Does the speed of light transmission in an optical fiber change with the refractive index of the surrounding material? I am learning about distributed fiber optic sensors where properties along the cable can be continuously determined, eg. temperature from Raman backscatter shift at a resolution of ~0.1 C at ~1 m intervals over ~ 10 km. If I understand correctly the location is determined from the return time of the laser pulse.
My question is whether this return time (or maybe the intensity) is affected by the refractive index of the material outside the fiber and if that effect can be measured?
 A: The fiber optic core's refractive index will change the speed of the transmission of the wave packet (the rate of information delivery) with the relation $\frac{1}{n}$. The cladding of the fiber will not in any way effect the speed of light transmission in the fiber. It will, however, change the intensity coming through the far end of the fiber. This is because different refractive indices of core and cladding will result in different critical angles, through which light is totally internally reflected. The equation for this is $\sin(\theta_c) = \frac{n_2}{n_1}$, so if there is a large kink in the optical fiber, or if there is a large incoming angle, or if there is a mode scrambler in the line, or for any number more reasons, the critical angle could change and more light could be refracted out from the fiber. If light is being refracted out of the fiber, it can be measured by measuring the incident light and the transmitted light, and then, by inference, the difference must be the light lost.

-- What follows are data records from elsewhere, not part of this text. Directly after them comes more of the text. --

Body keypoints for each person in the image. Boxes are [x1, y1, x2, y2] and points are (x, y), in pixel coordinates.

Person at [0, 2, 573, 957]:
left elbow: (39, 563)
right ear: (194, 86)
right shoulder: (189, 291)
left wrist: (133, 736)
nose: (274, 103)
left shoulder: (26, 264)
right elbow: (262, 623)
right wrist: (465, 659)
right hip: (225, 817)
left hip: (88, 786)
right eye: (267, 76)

tl;dr intensity dropoff would occur and can be measured, there will be no speed difference.
A: The structure of the optical fiber will determine whether or not the refractive index of the outside medium can affect the transmission speed or absorption of an optical signal in the fiber.  If the fiber has no cladding, or thin enough cladding that the evanescent wave extends substantially (e.g., a few tens of nanometers) into the outside medium, then the properties of the outside medium can certainly affect the signal transmission.

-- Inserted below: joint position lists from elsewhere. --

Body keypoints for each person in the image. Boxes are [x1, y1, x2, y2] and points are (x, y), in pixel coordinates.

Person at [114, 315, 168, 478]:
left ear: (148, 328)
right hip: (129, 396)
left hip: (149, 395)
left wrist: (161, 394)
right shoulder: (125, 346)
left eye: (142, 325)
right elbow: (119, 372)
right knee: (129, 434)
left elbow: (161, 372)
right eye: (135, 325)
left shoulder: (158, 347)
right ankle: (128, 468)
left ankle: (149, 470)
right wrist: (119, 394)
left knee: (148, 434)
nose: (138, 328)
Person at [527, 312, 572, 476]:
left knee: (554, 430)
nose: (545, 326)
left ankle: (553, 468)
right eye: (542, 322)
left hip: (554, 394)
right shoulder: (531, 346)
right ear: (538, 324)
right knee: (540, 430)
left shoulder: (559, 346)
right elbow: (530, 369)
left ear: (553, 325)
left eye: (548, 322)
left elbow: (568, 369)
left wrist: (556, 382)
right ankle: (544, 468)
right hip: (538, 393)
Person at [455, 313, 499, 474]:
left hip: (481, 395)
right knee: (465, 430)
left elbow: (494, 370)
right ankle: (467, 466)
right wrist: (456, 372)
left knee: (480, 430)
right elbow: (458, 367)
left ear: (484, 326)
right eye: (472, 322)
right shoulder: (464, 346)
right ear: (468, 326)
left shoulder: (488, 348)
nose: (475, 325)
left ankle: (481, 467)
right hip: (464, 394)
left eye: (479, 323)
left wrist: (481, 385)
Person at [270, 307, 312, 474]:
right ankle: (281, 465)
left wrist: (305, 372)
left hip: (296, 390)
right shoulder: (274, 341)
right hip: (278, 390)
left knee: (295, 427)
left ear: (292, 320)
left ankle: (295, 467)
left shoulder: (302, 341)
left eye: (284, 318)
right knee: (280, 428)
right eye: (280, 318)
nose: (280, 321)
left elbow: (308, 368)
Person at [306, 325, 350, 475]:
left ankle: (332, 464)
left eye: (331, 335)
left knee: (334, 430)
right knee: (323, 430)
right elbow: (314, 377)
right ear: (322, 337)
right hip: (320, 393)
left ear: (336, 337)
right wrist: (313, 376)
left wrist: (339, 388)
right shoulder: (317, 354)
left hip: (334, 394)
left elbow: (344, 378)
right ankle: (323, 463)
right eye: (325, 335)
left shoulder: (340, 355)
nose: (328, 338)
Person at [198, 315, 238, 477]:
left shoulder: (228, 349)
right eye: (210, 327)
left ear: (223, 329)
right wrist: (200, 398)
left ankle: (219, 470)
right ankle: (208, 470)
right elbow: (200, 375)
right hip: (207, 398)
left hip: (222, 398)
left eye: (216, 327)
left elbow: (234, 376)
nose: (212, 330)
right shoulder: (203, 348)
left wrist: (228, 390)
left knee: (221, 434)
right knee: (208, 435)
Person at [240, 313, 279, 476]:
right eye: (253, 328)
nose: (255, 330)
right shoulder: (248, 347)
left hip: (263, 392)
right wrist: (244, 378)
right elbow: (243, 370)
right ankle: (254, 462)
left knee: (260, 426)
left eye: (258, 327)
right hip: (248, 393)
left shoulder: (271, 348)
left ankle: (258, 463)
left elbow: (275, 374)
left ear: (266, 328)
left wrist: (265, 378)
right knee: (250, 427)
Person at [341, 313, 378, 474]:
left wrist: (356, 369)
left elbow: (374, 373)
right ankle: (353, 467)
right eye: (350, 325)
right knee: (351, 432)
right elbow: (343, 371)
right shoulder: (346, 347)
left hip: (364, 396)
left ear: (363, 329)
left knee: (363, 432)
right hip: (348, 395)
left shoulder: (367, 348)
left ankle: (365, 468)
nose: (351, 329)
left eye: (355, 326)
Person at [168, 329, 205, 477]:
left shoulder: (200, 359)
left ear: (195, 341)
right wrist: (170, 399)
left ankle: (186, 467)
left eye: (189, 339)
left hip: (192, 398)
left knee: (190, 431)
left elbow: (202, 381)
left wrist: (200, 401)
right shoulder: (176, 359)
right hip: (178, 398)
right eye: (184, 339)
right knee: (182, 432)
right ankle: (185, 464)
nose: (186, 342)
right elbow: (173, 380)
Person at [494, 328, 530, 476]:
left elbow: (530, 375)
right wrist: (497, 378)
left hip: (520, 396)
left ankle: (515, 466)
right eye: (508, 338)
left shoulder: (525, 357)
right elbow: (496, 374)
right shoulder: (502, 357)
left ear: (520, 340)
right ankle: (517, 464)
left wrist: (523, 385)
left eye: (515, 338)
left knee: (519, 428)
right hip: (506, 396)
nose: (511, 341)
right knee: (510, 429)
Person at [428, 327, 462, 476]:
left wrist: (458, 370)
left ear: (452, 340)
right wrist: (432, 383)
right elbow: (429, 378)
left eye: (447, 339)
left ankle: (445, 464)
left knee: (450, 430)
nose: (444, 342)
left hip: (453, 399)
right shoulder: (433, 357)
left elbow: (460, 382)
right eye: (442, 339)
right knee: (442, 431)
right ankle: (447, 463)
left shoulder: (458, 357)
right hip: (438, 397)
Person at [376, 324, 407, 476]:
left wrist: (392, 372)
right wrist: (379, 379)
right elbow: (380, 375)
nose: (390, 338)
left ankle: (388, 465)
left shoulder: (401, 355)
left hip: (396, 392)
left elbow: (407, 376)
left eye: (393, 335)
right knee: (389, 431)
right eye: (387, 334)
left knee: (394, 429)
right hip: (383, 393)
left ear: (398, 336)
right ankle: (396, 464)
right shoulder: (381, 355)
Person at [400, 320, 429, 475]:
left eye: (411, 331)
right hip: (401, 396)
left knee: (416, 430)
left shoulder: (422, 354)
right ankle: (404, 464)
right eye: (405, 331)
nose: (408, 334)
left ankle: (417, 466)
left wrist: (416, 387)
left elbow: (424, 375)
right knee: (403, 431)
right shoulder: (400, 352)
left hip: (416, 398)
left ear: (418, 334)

A good way to measure the effect is with an interferometer.  Split a laser beam into two beams and run one beam through a length of the optical fiber being tested.  Bring the two beams back together with a beamsplitter and locate an interference fringe.  Vary the properties of the medium surrounding the fiber and track any resulting shift in the fringe position.  Any transmission speed difference will be directly proportional to the shift in fringe position.